# Freud router bits at Home Depot



## Ross72 (Jan 1, 2009)

I was talking to a friend of mine this morning at HD, while picking up soome supplies for a bathroom remodel. I always stop to look at the router bits and am always disappointed with the selection. The HD up here carries Porter-Cable bits (decent quality) and Ryobi (junk, in my opinon). 

My buddy is the hardware/tool department supervisor. I always give him a hard time about the selection and he tells me "I know it sucks, but its the best I can do."

However, today he told me that they are selling of the current stock and are replacing it w/Freud bits. The regional manager aparently stock a deal w?Freud. I don't know if its true or not, but it would certainly be nice.

Ross

P.S. Hey Charles M. do you know anything about this?


----------



## Ross72 (Jan 1, 2009)

Sorry about all the typos. I haven't mastered hunt and peck yet.

Ross


----------



## Ralph Barker (Dec 15, 2008)

Ross, I understand the secret to mastering hunt and peck is to use seeds for training, not entire granola bars. 

Blut, I neber critypicize obber's tryping.


----------



## dovetail_65 (Jan 22, 2008)

Something is up because I notice a lot of places discounting or discontinuing the Porter Cable bits.

» **Instruction A**
In the forum thread about Freud router bits, which two brands of router bits does Ross72 say the local Home Depot carries?
» **Instruction B**
Pick up the forum thread about Freud router bits after its final post and write the next reply.
The records have nothing to do with the forum thread about Freud router bits.

» **Stored data**
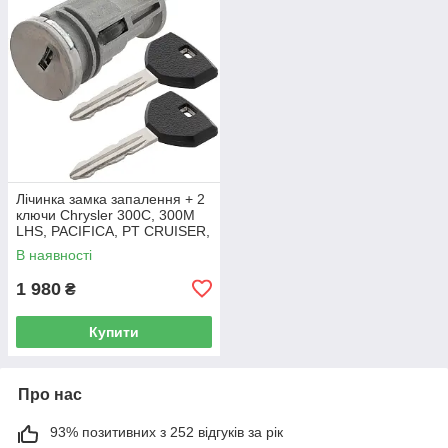
Лічинка замка запалення + 2
ключи Chrysler 300C, 300M
LHS, PACIFICA, PT CRUISER,
SEBRING 5003843AB
В наявності
1 980
₴
Купити
Про нас
93% позитивних з 252 відгуків за рік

» **Written reply A**
Porter-Cable and Ryobi.

» **Written reply B**
I think it may be a Porter Cable issue more than anything.


----------



## Charles M (Apr 10, 2006)

Ross72 said:


> P.S. Hey Charles M. do you know anything about this?


The Home Depot is phasing Freud router bits in to all stores over the next year.


----------



## Larry Strawson (Feb 11, 2009)

Hi Ross

All the Home Depots here in Edmonton, Alberta carry Freud bits, I think there are 7 Home Depots in Edmonton now. 

Online shopping is still your best option for buying bits though, Ebay, Amazon, or the individual retailers. IMO

Larry


----------



## Ross72 (Jan 1, 2009)

Charles M. Thanks for the reply, I'm glad to see a quality bit coming into a big box store.

Larry Thanks for the tip, my local HD carries 2 Freud bits.

Thanx for all the replies.

Ross


----------



## laflaone (Dec 8, 2007)

I went to my local HD yesterday to get a bit. The selection is now totally Diablo (Freud) bits. I wanted a 3/8" roundover bit. It was $37. No thank you. Most of the bits there were in the 30-40 dollar range. Have they lost their minds?


----------



## dovetail_65 (Jan 22, 2008)

That same bit in a Festool variety is closer to 60.00. You must remember those are nice bits and are not going to get worn after a few uses.

Still you can get that bit cheaper on the internet.


----------



## levon (Sep 14, 2008)

i do think freud makes great stuff, the premiere fusion tablesaw blade is unbeatable. but you can buy several bits for that and they will probably last the average person as long, as for the festool bit , im sure its good, but all their stuff is overpriced.


----------



## Charles M (Apr 10, 2006)

laflaone said:


> I went to my local HD yesterday to get a bit. The selection is now totally Diablo (Freud) bits. I wanted a 3/8" roundover bit. It was $37. No thank you. Most of the bits there were in the 30-40 dollar range. Have they lost their minds?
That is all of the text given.